L’historien Fabrice Riceputi est le fondateur et le co-animateur, avec Malika Rahal, du site 1000autres.org, autour des disparus de la « Bataille d’Alger ». Pour son premier article dans Textures du temps, il propose une réflexion autour de deux photographies, rares, représentant la torture d’un prisonnier aux mains de l’armée française durant la Guerre d’Indépendance.

Dans le silence des salles de lecture de centres d’archives, il arrive qu’une découverte fasse entendre une exclamation de surprise, voire même un bref sanglot vite retenu, signalant l’émotion incontrôlée d’un lecteur chez qui, sans prévenir, le mort a saisi le vif.

Les deux photographies en noir et blanc reproduites ici ont été prises en Algérie en 1957. Elles sont de cette sorte d’archive dont l’effet de réel historique est si glaçant qu’elles poursuivent longtemps qui les a vues surgir d’un carton sans crier gare. (...)

On peut lire aujourd’hui de très nombreuses descriptions de la torture perpétrée par l’armée française durant la Guerre d’indépendance algérienne. Mais on ne la voit que très rarement comme c’est le cas sur ces images. De plus, alors que les archives de l’État français relatives à cette pratique sont essentiellement des archives de la dissimulation et du mensonge,1 l’ existence dans des archives publiques de telles preuves directes par l’image de la torture est une d’une incongruité sidérante.

Ces photos sont donc des sources historiques précieuses et leur histoire, depuis leur production en 1957 jusqu’à nos jours, bien que passablement lacunaire et tortueuse, nous a paru mériter d’être retracée et questionnée.

1. Photographie interdite (...)

l’armée française exerça très vite un strict contrôle sur la production et la diffusion des images des « évènements », s’octroyant un monopole qui empêcha notamment l’activité de photographes et de cinéastes non agréés par elle. (...)

Preuve de l’efficacité de ce verrouillage, la campagne menée en métropole à partir de 1957 contre une « sale guerre » fut largement privée de cette arme de l’image qui se révélerait si efficace plus tard et ailleurs, notamment pour les opposants à celle du Viet-Nam.4

Un certain nombre de photos montrant des humiliations et brutalités, voire même des atrocités et des cadavres d’Algériens torturés ou exécutés sommairement, sont pourtant connues. Certains appelés déjouèrent en effet l’interdiction de photographier les réalités honteuses pour la France, destinant leurs images à un usage privé. Dans l’esprit de ceux qui les prirent et les montrèrent, le propos n’était pas toujours de dénoncer ce qu’elles montraient, mais parfois bien plutôt de revendiquer fièrement la domination exercée sur le corps d’un ennemi racisé et déshumanisé par la situation de guerre coloniale. (...)

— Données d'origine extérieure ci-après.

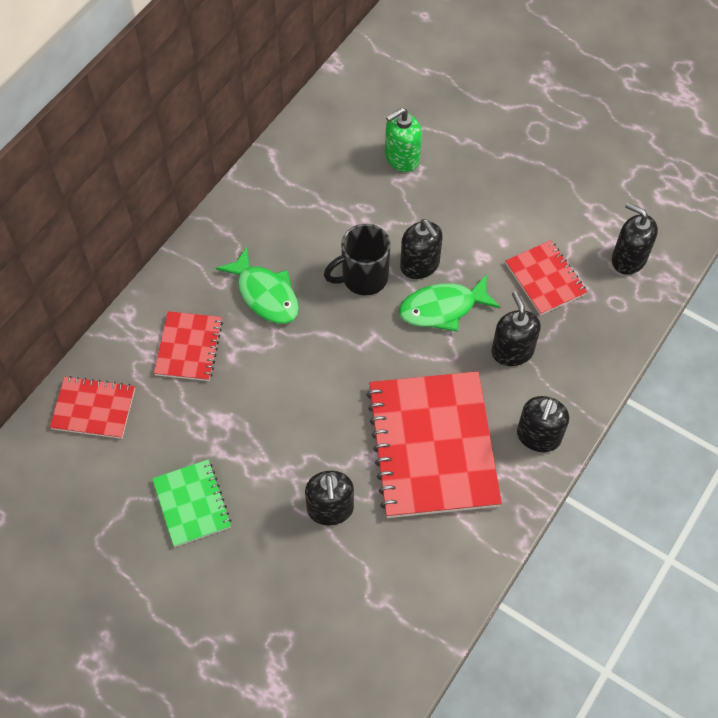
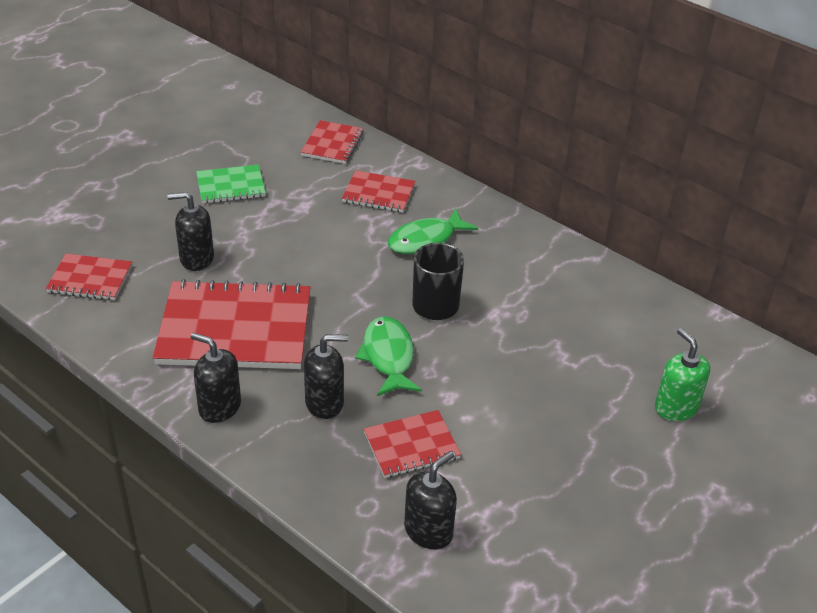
camera: 95 degrees right, 20 degrees down
green soap dispenser [385,108,422,172] -> green soap dispenser moved to [655,328,710,421]
black soap dispenser [400,219,443,279] -> none
none -> red notebook [46,254,132,300]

2. Des images pour témoigner10

Comme nous allons le voir, l’identité de l’auteur et les conditions de production exactes des ces deux photos ne nous sont pas connues. Mais leur intention est claire. Montrant, comme la photo-trophée, une domination extrême sur le corps de l’ennemi algérien, elles sont toutefois aux antipodes : ici, pas de mise en scène, pas plus que d’intention d’exhiber complaisamment l’atrocité. Elles sont prises parce que leur auteur réprouve une pratique à laquelle il ne participe vraisemblablement pas, tout au moins directement, et qu’il veut dénoncer, n’hésitant pas à prendre un risque important en prenant ces photos, mais aussi en les transmettant pour les faire voir.

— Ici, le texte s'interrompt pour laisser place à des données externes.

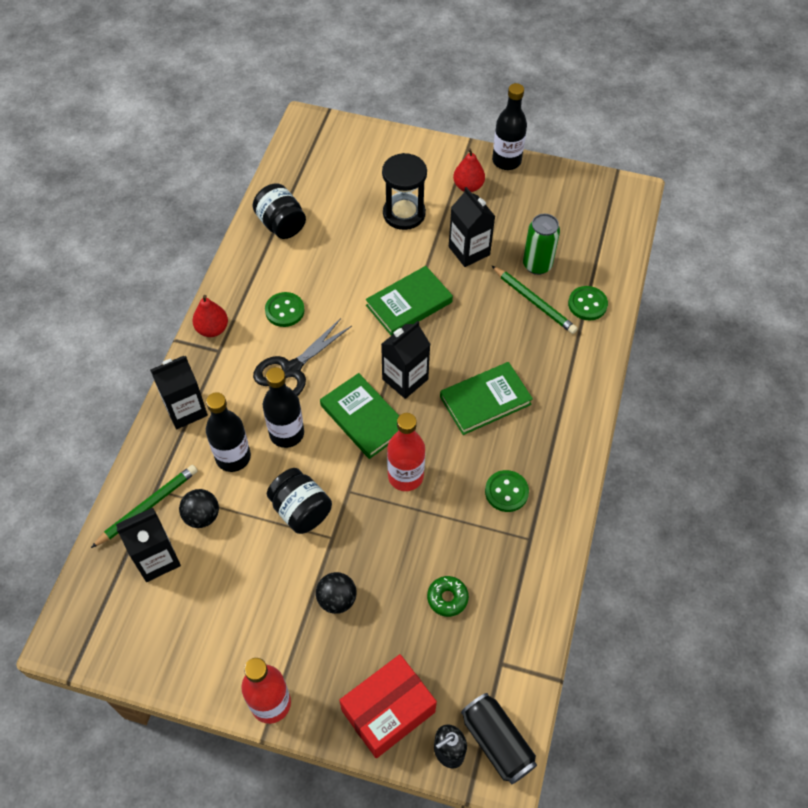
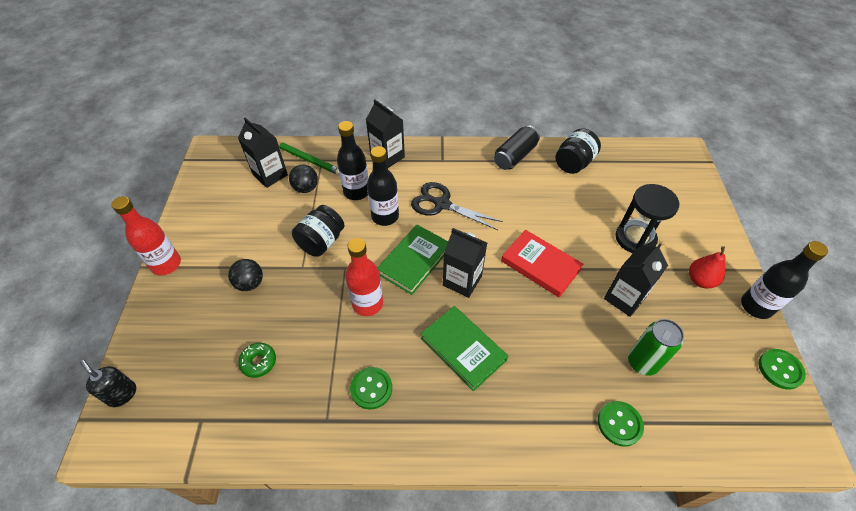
camera: 75 degrees right, 5 degrees down
red pear [193,295,228,337] -> none
green button [265,292,305,327] -> green button moved to [758,349,806,390]
red box [339,654,437,758] -> none
green book [366,266,453,336] -> red book [501,230,583,297]
black can [461,693,537,784] -> black can moved to [494,125,540,170]
green pencil [492,266,578,334] -> none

Le mur qui cache sur les deux clichés une grande partie de la scène fait partie intégrante du témoignage et ajoute, si l’on peut dire, à leur effet de réel historique : aujourd’hui, ces photos nous parlent non seulement de la torture, mais de l’acte transgressif et périlleux d’essayer alors de la faire voir au delà d’un mur. Ce mur incarne— à nos yeux informés par l’historiographie — celui, symbolique, du secret et de l’arbitraire derrière lequel disparurent corps et âmes et par milliers les Algériens considérés comme suspects. (...)

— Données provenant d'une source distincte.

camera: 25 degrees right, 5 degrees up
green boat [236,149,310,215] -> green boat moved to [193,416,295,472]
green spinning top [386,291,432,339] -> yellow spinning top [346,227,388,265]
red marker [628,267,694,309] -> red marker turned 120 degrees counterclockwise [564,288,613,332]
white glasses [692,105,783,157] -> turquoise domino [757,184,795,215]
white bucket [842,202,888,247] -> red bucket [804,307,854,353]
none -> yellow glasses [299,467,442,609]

ces photos résultent d’un acte de désobéissance réfléchi et calculé, certainement pas d’une découverte faite par hasard. Les lieux de torture étaient dissimulés autant que possible, mais leur existence n’était pas ignorée aux alentours immédiats par ceux qui n’y avaient pas part. Les cris et hurlements les signalaient, très souvent entendus par les appelés cantonnés à proximité et par les habitants éventuels. (...)

C’est une scène de torture ordinaire en 1957 en Algérie qui est photographiée, dans un lieu dédié au moins provisoirement à cet usage, comme beaucoup d’autres. Cet espace peut se trouver à l’intérieur d’une enceinte militaire ou encore d’une de ces fermes coloniales qui servirent souvent de lieux de détention et d’interrogatoire. (...)

La torture par pendaison ou suspension prolongée, éventuellement en plein soleil, est une méthode de torture classique, de celles qui furent privilégiées parce qu’elles laissent peu de marques visibles à l’œil nu sur le corps du torturé. (...)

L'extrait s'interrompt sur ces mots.